25 de abril de 2026 – Mensaje del Cielo a la hermana Beghe, Francia

(Lectura: 3 min.)
«Mis queridos hijos,
¿Quiénes son ustedes y qué esperan de Mí?
Ustedes son Mis hijos y, si me leen sin haberse bautizado aún, pasarán a formar parte de la familia adoptiva de Dios desde el momento de su bautismo. El bautismo es un nacimiento a la vida divina; ¿qué más desean los padres de un niño en gestación sino su llegada?
Sí, mis muy queridos hijos, el bautismo es para Dios una gran ocasión y se celebra en el Cielo, así como se celebra un nacimiento en una familia. El niño que se convierte en hijo de Dios es un futuro santo que Dios elige, y Él le concede Sus gracias con predilección para que se convierta en Su santo amado.
Sí, todo hijo de Dios está destinado a ser santo, y aunque muchos, lamentablemente, olviden un poco su destino celestial, llega para todos, el momento en que cada uno se enfrenta a esta realidad.
Si no es en su vida terrenal, será inevitablemente al morir, pues el momento de la verdad es real para todos y nadie puede, en ese momento, esconderse, mentirse a sí mismo o evadirse. Todo hombre verá a Dios, lo quiera o no, y si ante Él aún lo rechaza, será muy grave para él.

Dios es tan Bueno, tan Hermoso, tan Acogedor, tan Atractivo, que solo las almas que lo han rechazado voluntariamente en la tierra podrán mostrarse insolentes ante Él, arrodillándose a regañadientes y sin ningún tipo de contrición. Tales almas no se abrirán a Su Bondad paterna; se cerrarán y rechazarán cualquier mano tendida en un último intento de acercamiento. Pero tal alma rebelde ya ha sellado su destino eterno y, con un giro insolente, se levanta y abandona ese momento en el que todo aún podía inclinarse a su favor. Acostumbrada a rechazar a Dios en la tierra, lo rechaza de nuevo en ese momento supremo en el que aún podría haberse confesado, arrepentido de sus desviaciones y postrado a los pies del Misericordioso, quien aún la habría perdonado.

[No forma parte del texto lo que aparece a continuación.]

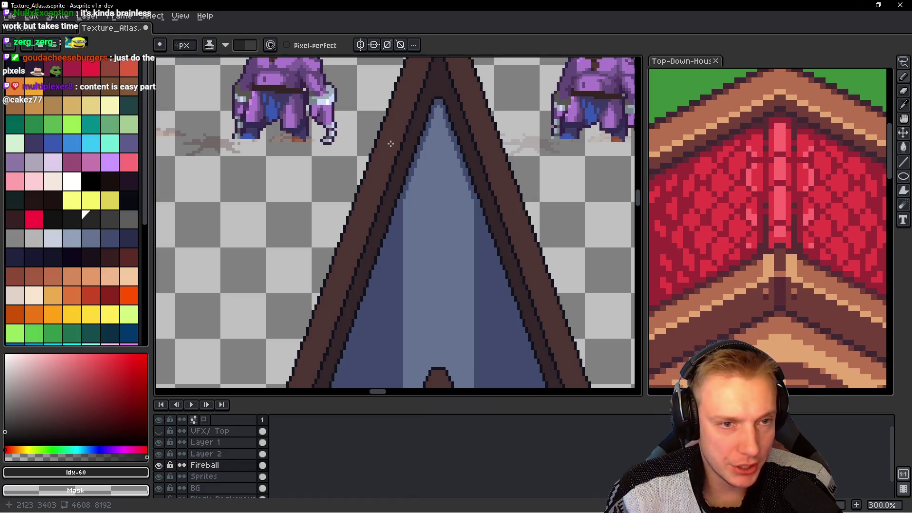
Step: Make a first selection around the spire's left trim, then discard it
{"action": "scroll", "coordinate": [418, 132], "scroll_direction": "up", "scroll_amount": 1}
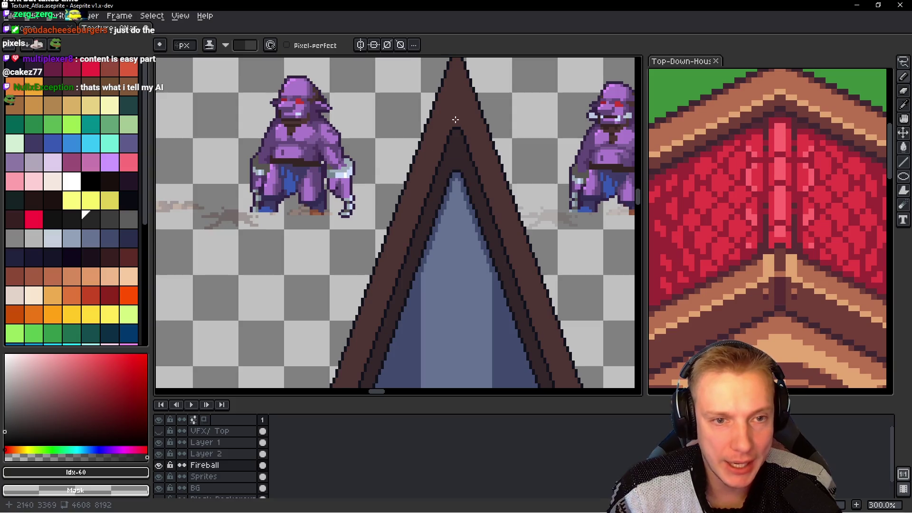
{"action": "scroll", "coordinate": [445, 130], "scroll_direction": "up", "scroll_amount": 1}
{"action": "key", "text": "m"}
{"action": "scroll", "coordinate": [432, 148], "scroll_direction": "down", "scroll_amount": 1}
{"action": "scroll", "coordinate": [437, 166], "scroll_direction": "down", "scroll_amount": 1}
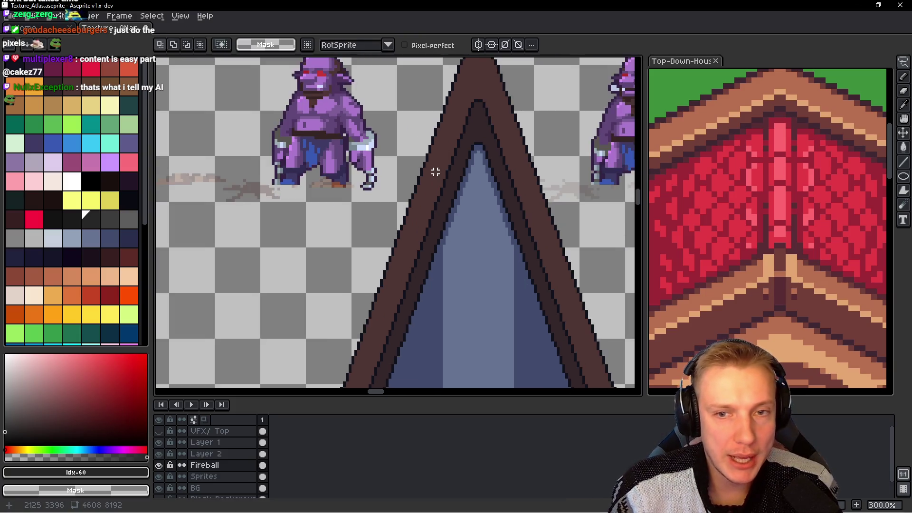
{"action": "mouse_move", "coordinate": [478, 73]}
{"action": "left_mouse_down"}
{"action": "mouse_move", "coordinate": [417, 202]}
{"action": "mouse_move", "coordinate": [392, 289]}
{"action": "left_mouse_up"}
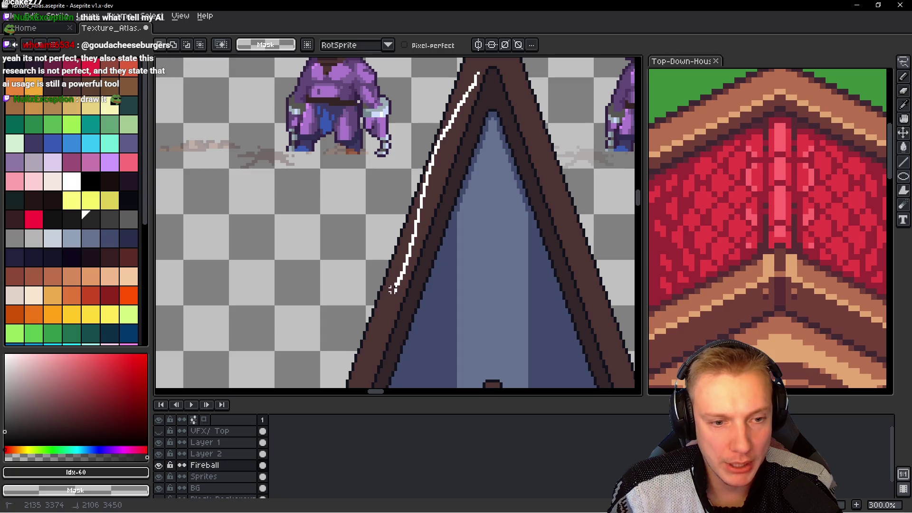
{"action": "left_click_drag", "start_coordinate": [366, 361], "coordinate": [368, 364]}
{"action": "key", "text": "ctrl+d"}
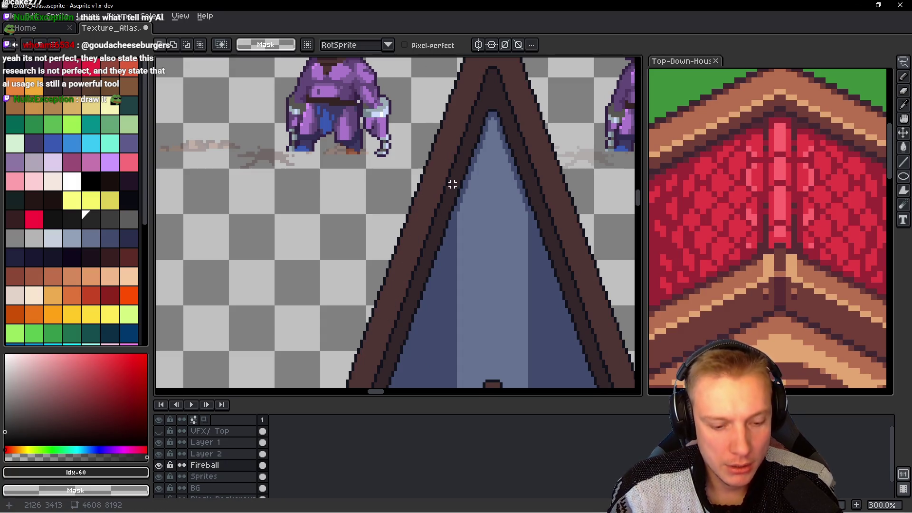
Step: Trace a narrow selection along both sides of the spire trim to the apex, then sample the trim colour with the Paint Bucket
{"action": "key", "text": "m"}
{"action": "left_click_drag", "start_coordinate": [480, 62], "coordinate": [466, 256]}
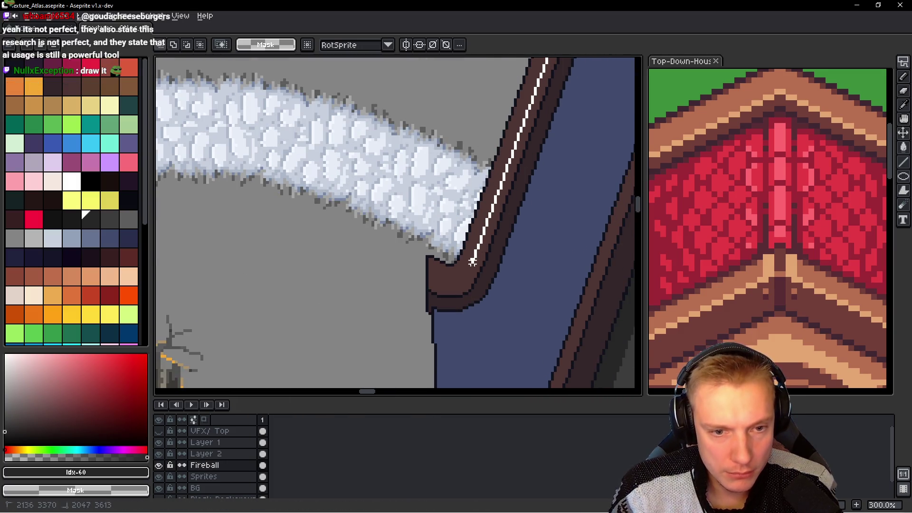
{"action": "mouse_move", "coordinate": [466, 256]}
{"action": "left_mouse_down"}
{"action": "mouse_move", "coordinate": [413, 279]}
{"action": "mouse_move", "coordinate": [418, 304]}
{"action": "left_mouse_up"}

Tal es el destino de muchas almas, demasiadas por desgracia, las cuales, acostumbradas a oponerse a Él, no encuentran la sencillez de rendirse ante la evidencia y conservan su actitud de rechazo cuando se encuentran ante la evidencia de lo contrario.
Hijos míos, no sean ustedes como ellos, y que quienes los rodean acepten la evidencia: ustedes están vivos en la tierra, ¿por qué no iban a estar vivos en el Más Allá, en el mundo invisible?
Hay tantas cosas que no comprenden en la tierra, que no pueden alcanzar en el mundo visible, ¿y pretenden comprender lo invisible? No es porque no lo vean que no existe, del mismo modo que hay tantas cosas en la tierra que no dominan y, sin embargo, existen. Sean sencillos, sean humildes, reconozcan que son pequeños e ignorantes, admitan que tantas cosas los superan y admitirán humildemente que Dios existe, aunque no sea accesible a sus ojos.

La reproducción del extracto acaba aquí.